**Data records:**
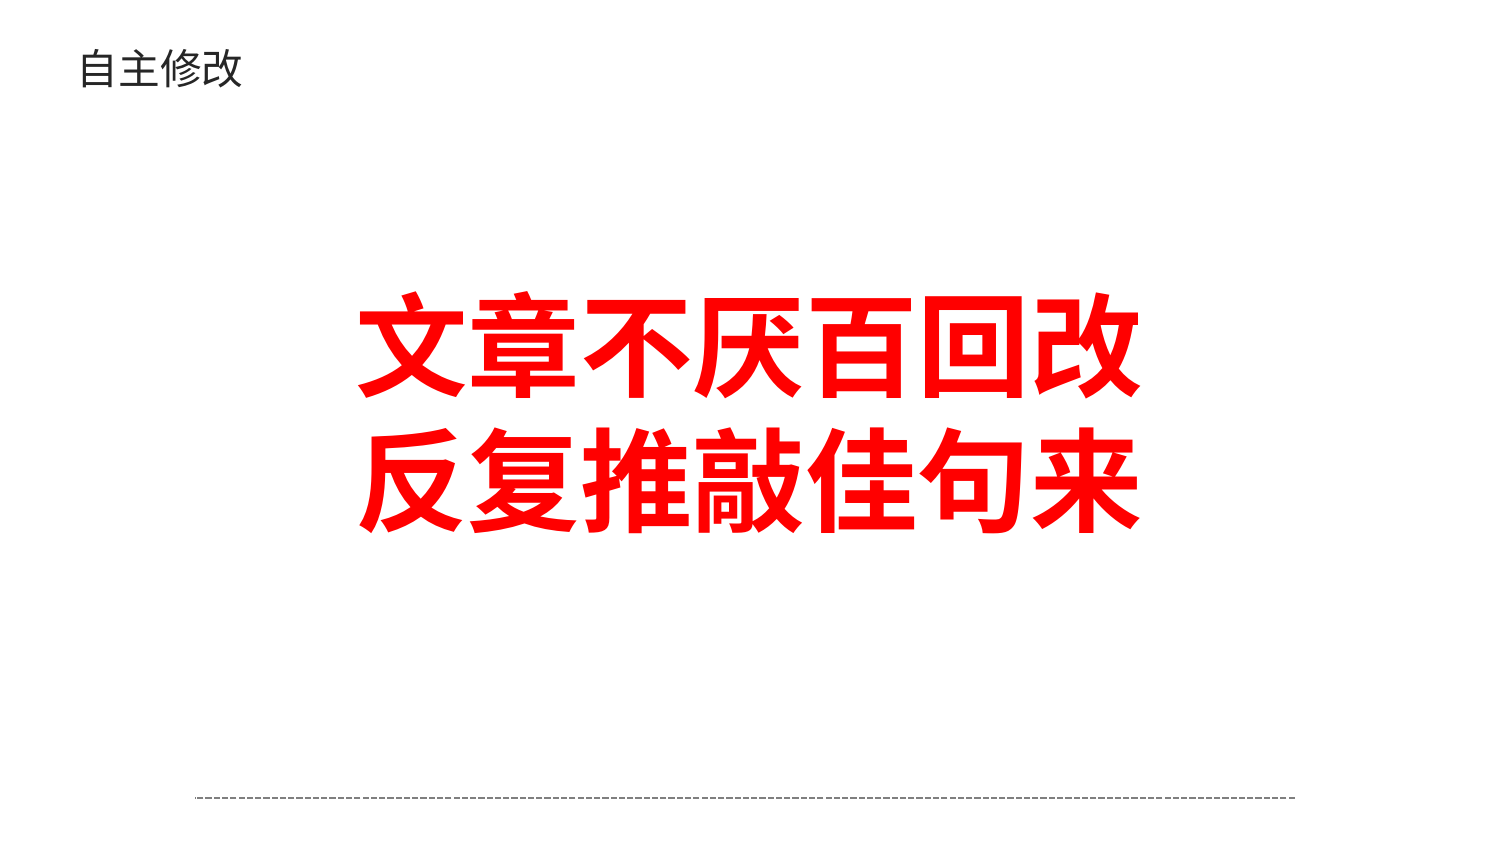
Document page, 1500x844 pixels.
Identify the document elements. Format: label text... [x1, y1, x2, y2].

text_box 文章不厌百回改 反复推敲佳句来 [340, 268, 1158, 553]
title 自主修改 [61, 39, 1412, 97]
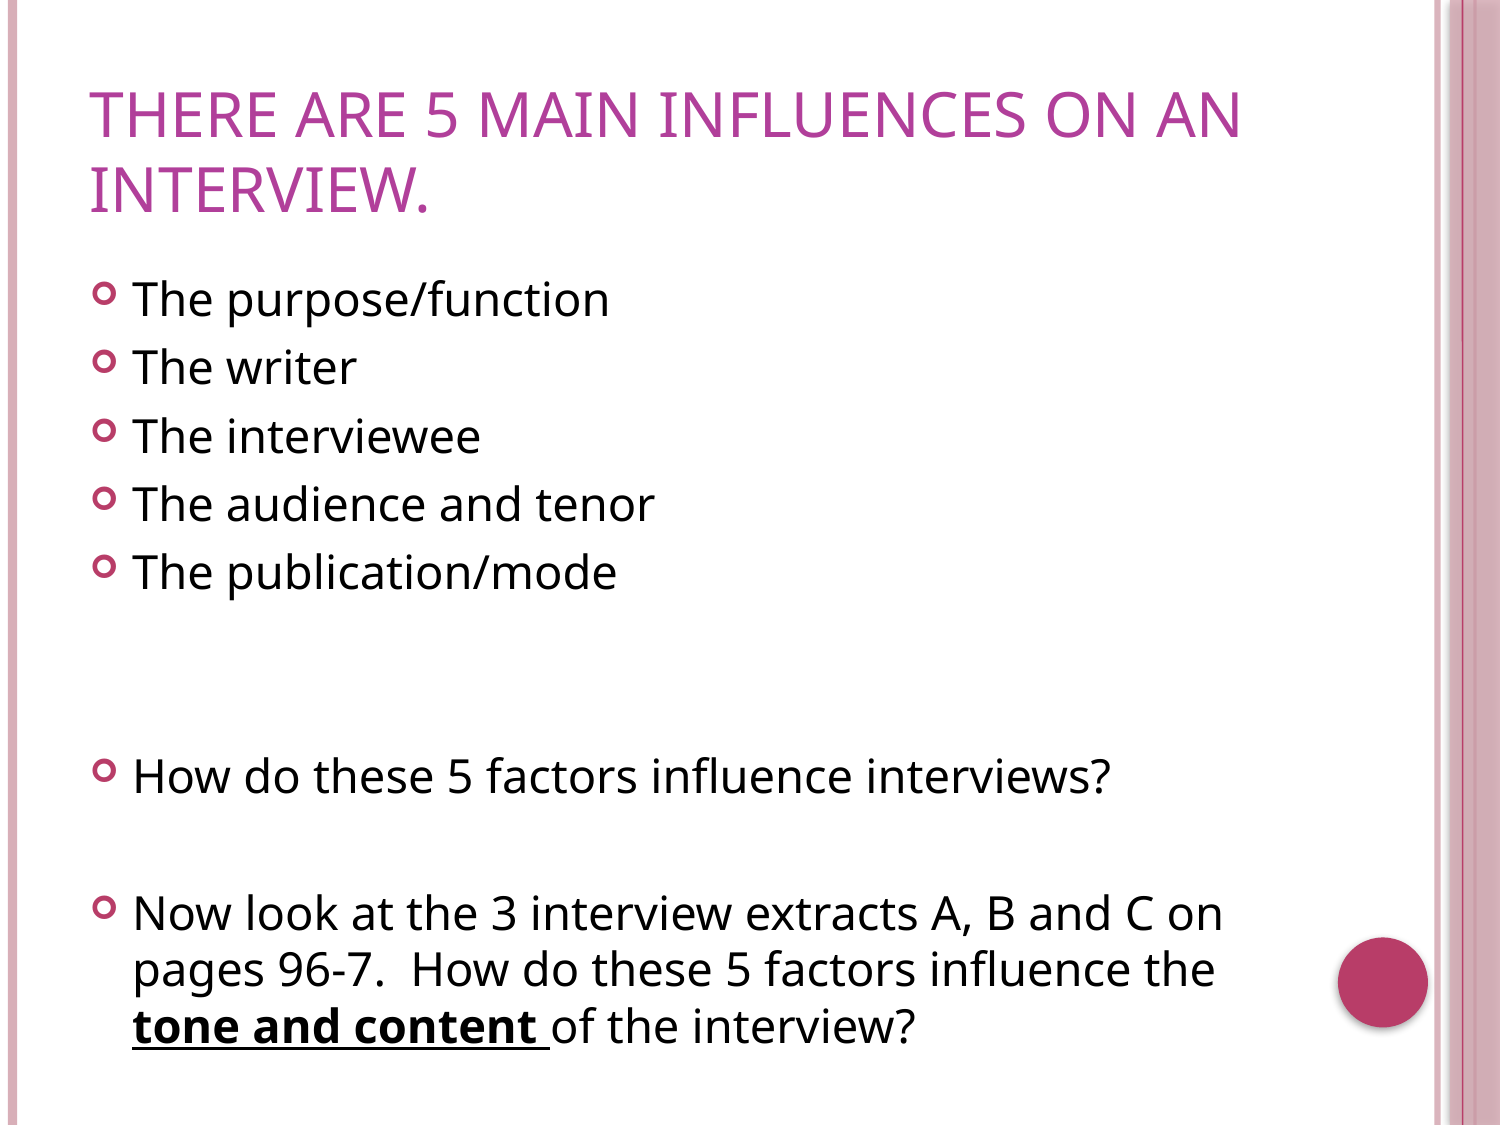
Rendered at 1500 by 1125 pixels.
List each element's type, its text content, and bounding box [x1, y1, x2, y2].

**Work task:**
With the pictures removed, set down the entire listing exactly.

**Written answer:**
Document page, 1500x844 pixels.
Identify the document elements. Format: label text... [x1, y1, x2, y2].

text_box 文章不厌百回改 反复推敲佳句来 [340, 268, 1158, 553]
title 自主修改 [61, 39, 1412, 97]
Rendered at 1500 by 1125 pixels.
List each element's type, its text content, and bounding box [x1, y1, x2, y2].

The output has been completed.